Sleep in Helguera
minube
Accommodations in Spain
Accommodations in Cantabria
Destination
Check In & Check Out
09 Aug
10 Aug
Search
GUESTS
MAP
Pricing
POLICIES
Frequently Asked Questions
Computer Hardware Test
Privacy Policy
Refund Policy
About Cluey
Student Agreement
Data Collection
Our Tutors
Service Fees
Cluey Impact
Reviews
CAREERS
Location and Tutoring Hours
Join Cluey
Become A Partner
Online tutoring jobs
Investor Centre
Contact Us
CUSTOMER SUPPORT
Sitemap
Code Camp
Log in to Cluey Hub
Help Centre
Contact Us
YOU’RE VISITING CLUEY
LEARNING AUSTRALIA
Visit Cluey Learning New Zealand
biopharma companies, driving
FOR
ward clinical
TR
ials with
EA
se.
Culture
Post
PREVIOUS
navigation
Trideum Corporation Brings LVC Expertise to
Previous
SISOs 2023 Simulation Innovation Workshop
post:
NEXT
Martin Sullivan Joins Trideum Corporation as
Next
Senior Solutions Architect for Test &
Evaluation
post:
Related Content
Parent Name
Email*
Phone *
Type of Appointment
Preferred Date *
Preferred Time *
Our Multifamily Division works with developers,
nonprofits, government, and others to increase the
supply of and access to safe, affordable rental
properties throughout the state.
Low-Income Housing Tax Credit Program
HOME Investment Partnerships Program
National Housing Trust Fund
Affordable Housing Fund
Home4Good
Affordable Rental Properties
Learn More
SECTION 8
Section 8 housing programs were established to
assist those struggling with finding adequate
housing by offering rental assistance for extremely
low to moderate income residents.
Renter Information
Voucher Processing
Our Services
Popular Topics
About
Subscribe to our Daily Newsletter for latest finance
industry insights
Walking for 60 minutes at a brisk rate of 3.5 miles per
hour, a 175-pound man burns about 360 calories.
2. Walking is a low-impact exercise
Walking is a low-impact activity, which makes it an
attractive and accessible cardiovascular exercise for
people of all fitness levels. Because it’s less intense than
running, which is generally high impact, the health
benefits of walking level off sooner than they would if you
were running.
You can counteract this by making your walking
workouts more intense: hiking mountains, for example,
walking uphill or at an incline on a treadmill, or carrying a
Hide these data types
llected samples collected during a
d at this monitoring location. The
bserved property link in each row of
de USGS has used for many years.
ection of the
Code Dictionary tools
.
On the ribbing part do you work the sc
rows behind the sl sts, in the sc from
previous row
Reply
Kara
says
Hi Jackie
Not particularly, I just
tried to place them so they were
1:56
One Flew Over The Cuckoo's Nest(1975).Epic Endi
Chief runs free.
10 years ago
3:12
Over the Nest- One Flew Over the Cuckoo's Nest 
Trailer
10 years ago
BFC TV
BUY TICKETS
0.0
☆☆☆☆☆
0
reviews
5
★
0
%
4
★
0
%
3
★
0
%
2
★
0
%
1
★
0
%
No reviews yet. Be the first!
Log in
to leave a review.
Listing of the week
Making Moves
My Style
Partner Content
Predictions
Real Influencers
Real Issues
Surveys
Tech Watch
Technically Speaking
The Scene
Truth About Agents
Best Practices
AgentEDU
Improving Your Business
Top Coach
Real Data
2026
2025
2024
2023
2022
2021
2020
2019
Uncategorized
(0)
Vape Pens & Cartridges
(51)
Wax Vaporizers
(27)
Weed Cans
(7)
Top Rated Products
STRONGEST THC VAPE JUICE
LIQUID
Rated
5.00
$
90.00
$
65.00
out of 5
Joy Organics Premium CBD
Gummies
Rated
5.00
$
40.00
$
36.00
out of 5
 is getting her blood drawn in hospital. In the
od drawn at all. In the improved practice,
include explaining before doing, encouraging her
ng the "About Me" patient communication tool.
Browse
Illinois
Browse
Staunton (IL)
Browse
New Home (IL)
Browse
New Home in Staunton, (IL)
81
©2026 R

──────────

▶ [Exercise brief] Quote the listing word for word, from its first line down to and including the line that contains "walking uphill or".

▶ [Exercise solution]
Sleep in Helguera
minube
Accommodations in Spain
Accommodations in Cantabria
Destination
Check In & Check Out
09 Aug
10 Aug
Search
GUESTS
MAP
Pricing
POLICIES
Frequently Asked Questions
Computer Hardware Test
Privacy Policy
Refund Policy
About Cluey
Student Agreement
Data Collection
Our Tutors
Service Fees
Cluey Impact
Reviews
CAREERS
Location and Tutoring Hours
Join Cluey
Become A Partner
Online tutoring jobs
Investor Centre
Contact Us
CUSTOMER SUPPORT
Sitemap
Code Camp
Log in to Cluey Hub
Help Centre
Contact Us
YOU’RE VISITING CLUEY
LEARNING AUSTRALIA
Visit Cluey Learning New Zealand
biopharma companies, driving
FOR
ward clinical
TR
ials with
EA
se.
Culture
Post
PREVIOUS
navigation
Trideum Corporation Brings LVC Expertise to
Previous
SISOs 2023 Simulation Innovation Workshop
post:
NEXT
Martin Sullivan Joins Trideum Corporation as
Next
Senior Solutions Architect for Test &
Evaluation
post:
Related Content
Parent Name
Email*
Phone *
Type of Appointment
Preferred Date *
Preferred Time *
Our Multifamily Division works with developers,
nonprofits, government, and others to increase the
supply of and access to safe, affordable rental
properties throughout the state.
Low-Income Housing Tax Credit Program
HOME Investment Partnerships Program
National Housing Trust Fund
Affordable Housing Fund
Home4Good
Affordable Rental Properties
Learn More
SECTION 8
Section 8 housing programs were established to
assist those struggling with finding adequate
housing by offering rental assistance for extremely
low to moderate income residents.
Renter Information
Voucher Processing
Our Services
Popular Topics
About
Subscribe to our Daily Newsletter for latest finance
industry insights
Walking for 60 minutes at a brisk rate of 3.5 miles per
hour, a 175-pound man burns about 360 calories.
2. Walking is a low-impact exercise
Walking is a low-impact activity, which makes it an
attractive and accessible cardiovascular exercise for
people of all fitness levels. Because it’s less intense than
running, which is generally high impact, the health
benefits of walking level off sooner than they would if you
were running.
You can counteract this by making your walking
workouts more intense: hiking mountains, for example,
walking uphill or at an incline on a treadmill, or carrying a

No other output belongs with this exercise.